Back in the town of Katoomba we had lunch of flat-head
fish at the Mountain Heritage Hotel, with its enviable views over the Blue
Mountains. Bizarrely the hotel was decorated with Christmas trees and fairy
lights, as in Australia they sometimes have an extra Yuletide celebration in
their winter, as Christmas Day falls in summer - their hottest time of year.
I had requested
to see some more Aboriginal rock art, and we stopped off at Ticehurst Park to
see some remarkable flat rock engravings that were spread out over a sandstone platform overlooking a ravine
below. Surprisingly the precious relics that could date back thousands of
years, are adjacent to three modern houses, and could easily be missed or
vandalized. Col’ pointed out representations of three
life-sized emus – one with a full crop, and another, wounded with its head
dropped. My expert guide explained that the holes spread out along the incised
lines were plotting points that the artist used to map out and guide his
scratched line drawings. The hunter’s footprints could be seen too, carved into
the exposed rock beneath my own feet. Other dips
in the rock were in reality axe-grinding grooves where the Aboriginal hunter
had sat and sharpened his axe and spear tips. Also significant were a number of
small water "wells" or dips in the rock floor that collected water
for drinking. The placement of the axe-grinding grooves next to water wells was,
I learnt, practical, as water was required for the stone-grinding process both
to wash away the sand produced by the grinding process and to keep the axe cool
during the process.
A local rock art site might tell a particular creation story which is connected to another rock art site which could be a few hundred metres away. Some sites are a long distance apart yet still connected through the Dreaming stories they tell.
This photograph shows Red Hands Cave, a few miles away, once home to the Daruk tribe that lived in the Blue Mountains for 14,000 years
There was an eerie presence at Ticehurst Parkand the images laid out before me had an intangible power. Sadly, no Aboriginal has received the exact story and the symbolic meaning of the haunting pictures, and they are in danger of damage from ignorant visitors who inadvertently walk over them or worse, intentionally vandalize them.

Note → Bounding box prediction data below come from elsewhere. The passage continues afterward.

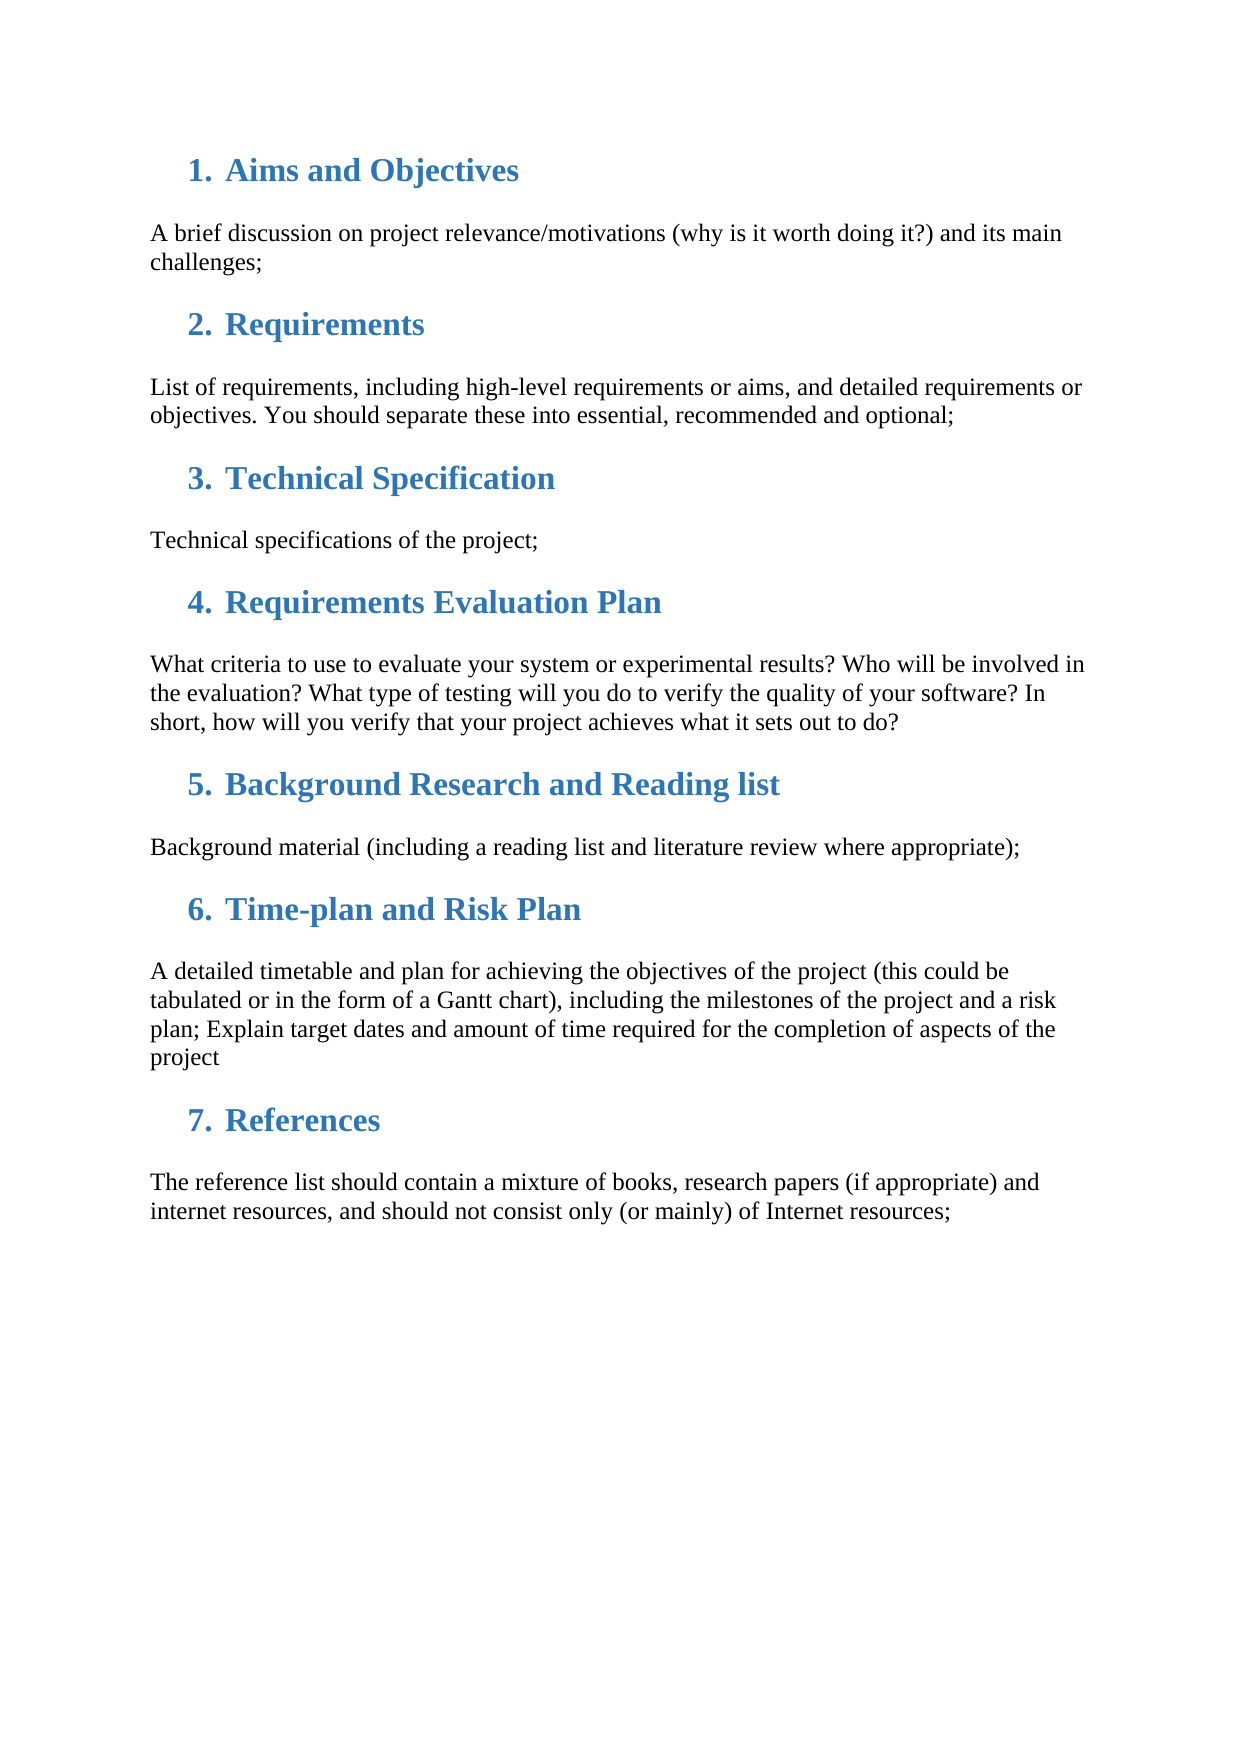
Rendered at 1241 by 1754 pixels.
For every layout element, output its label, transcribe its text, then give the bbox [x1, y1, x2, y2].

text Background material (including a reading list and literature review where appropriate); [150, 832, 1090, 860]
text Technical specifications of the project; [150, 525, 1090, 554]
subtitle Requirements Evaluation Plan [187, 582, 1090, 621]
subtitle References [187, 1100, 1090, 1138]
subtitle Background Research and Reading list [187, 764, 1090, 803]
subtitle Requirements [187, 304, 1090, 343]
text The reference list should contain a mixture of books, research papers (if appropriate) and internet resources, and should not consist only (or mainly) of Internet resources; [150, 1167, 1090, 1224]
text A brief discussion on project relevance/motivations (why is it worth doing it?) and its main challenges; [150, 218, 1090, 276]
subtitle Time-plan and Risk Plan [187, 889, 1090, 927]
subtitle Aims and Objectives [187, 150, 1090, 188]
text A detailed timetable and plan for achieving the objectives of the project (this could be tabulated or in the form of a Gantt chart), including the milestones of the project and a risk plan; Explain target dates and amount of time required for the completion of aspects of the project [150, 956, 1090, 1071]
subtitle Technical Specification [187, 458, 1090, 496]
text List of requirements, including high-level requirements or aims, and detailed requirements or objectives. You should separate these into essential, recommended and optional; [150, 372, 1090, 429]
text What criteria to use to evaluate your system or experimental results? Who will be involved in the evaluation? What type of testing will you do to verify the quality of your software? In short, how will you verify that your project achieves what it sets out to do? [150, 649, 1090, 736]
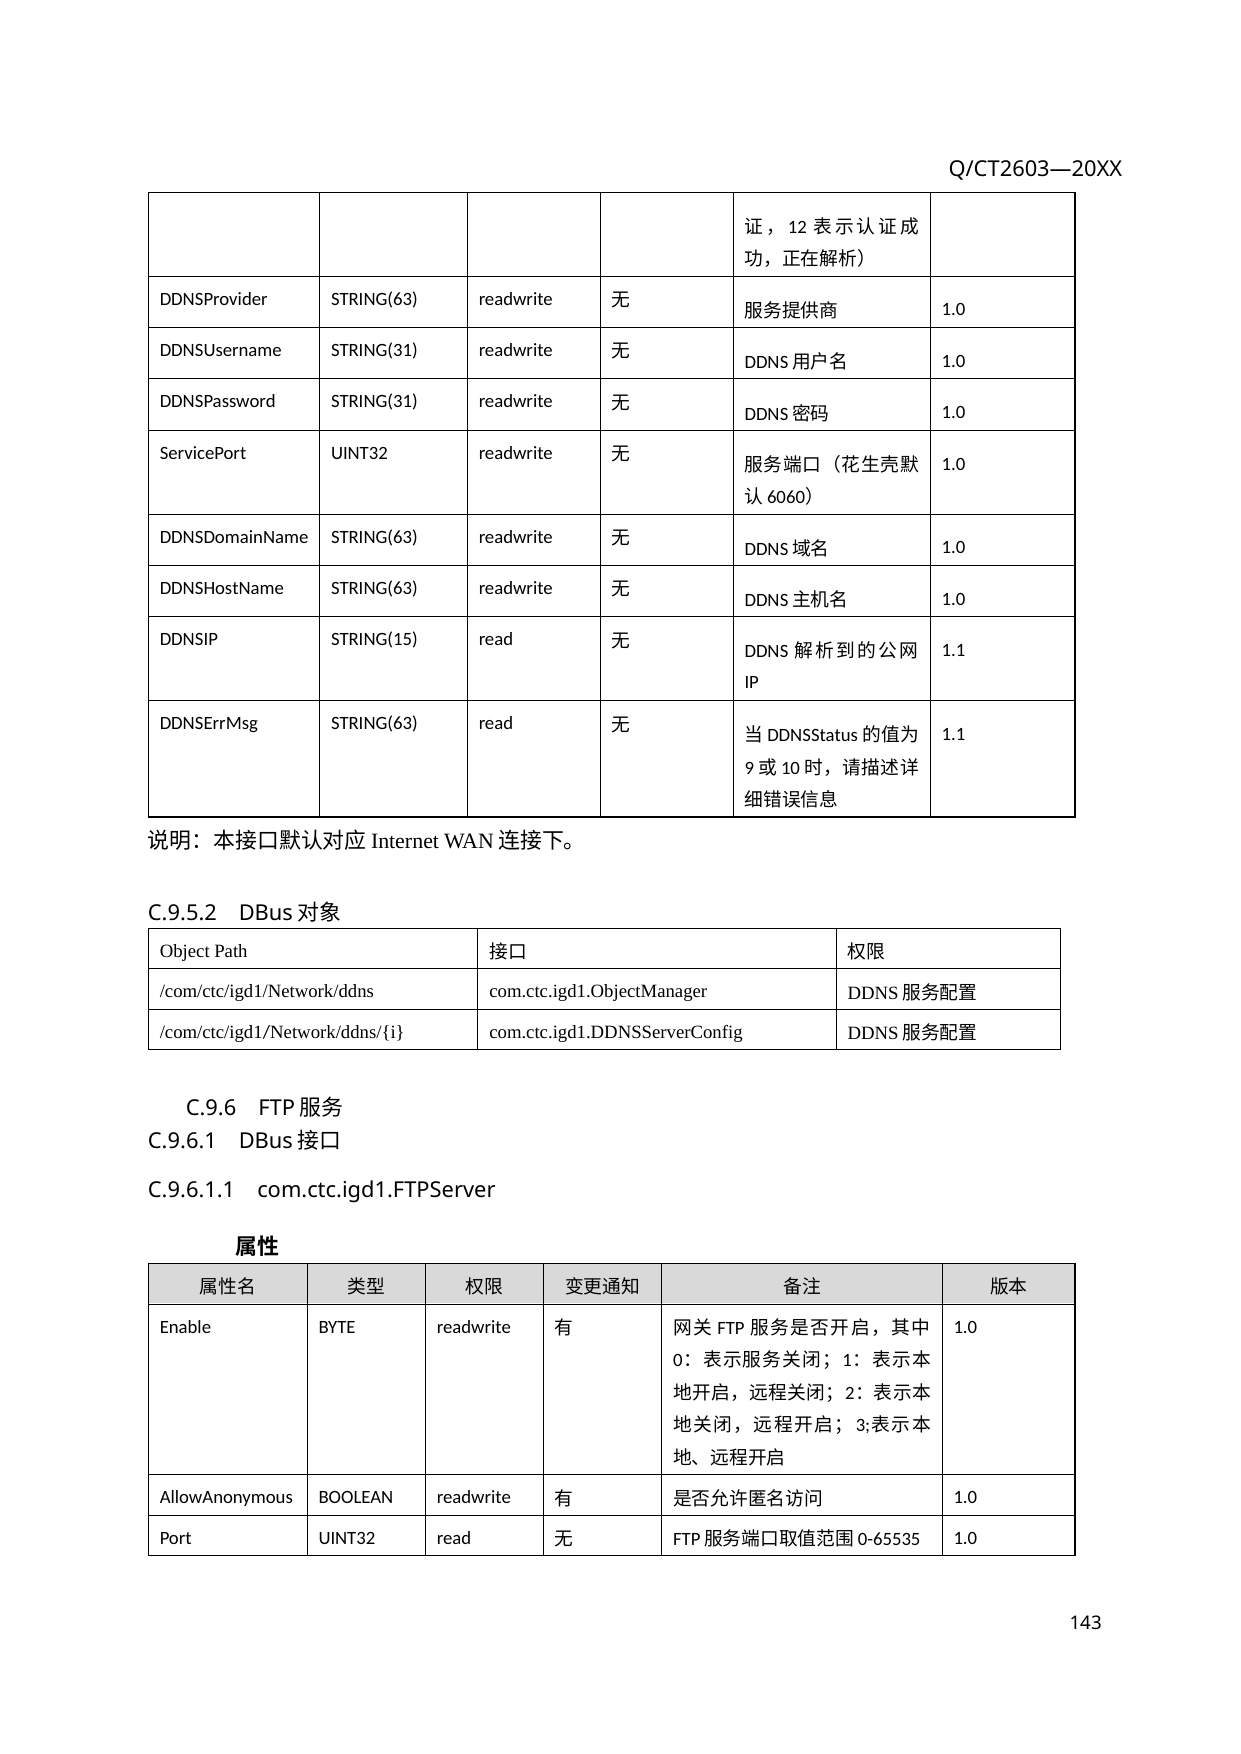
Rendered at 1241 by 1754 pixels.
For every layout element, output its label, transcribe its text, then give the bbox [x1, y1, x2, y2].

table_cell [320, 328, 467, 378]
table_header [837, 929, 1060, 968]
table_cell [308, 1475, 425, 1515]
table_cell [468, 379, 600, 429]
list DBus对象 [148, 895, 1122, 927]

Being in this place I gained a deeper understanding of the paintings of native animals, rivers and water holes that I saw in the memorable dreamtime paintings in the Melbourne gallery, and hope that the Aboriginal rock art treasures seen in the Blue Mountains can be conserved for future generations.
What a superb day, and a fitting climax to my time in Sydney, as I say goodbye to this unique country, and move onto my final world culture tomorrow – BALI!
I really enjoyed reading through this part of the blog and learning about the Blue Mountains. I would like to go somewhere like that because i like looking at all the different types of rocks and the views of the mountains. I'm sure the mountains and the textures and colours of the stones would give you lots of ideas and influence for your artwork. The different types of animals would be intresting to see and i would really enjoy looking through the caves at the paintings.
ReplyDeleteHi Julia, It seems from the photos that the Blue Mountains was a once in a lifetime opportunity and is a place I would like to visit when I go travelling in the near future. They have a lot of fascinating history behind it and apparently In 1788 the Blue Mountains were originally named the "Carmarthen Hills" and "Landsdowne Hills" by Governor Phillip, however, it wasn’t long after, that the distinctive blue haze you can see surrounding the area made changes to the name to Blue Mountains.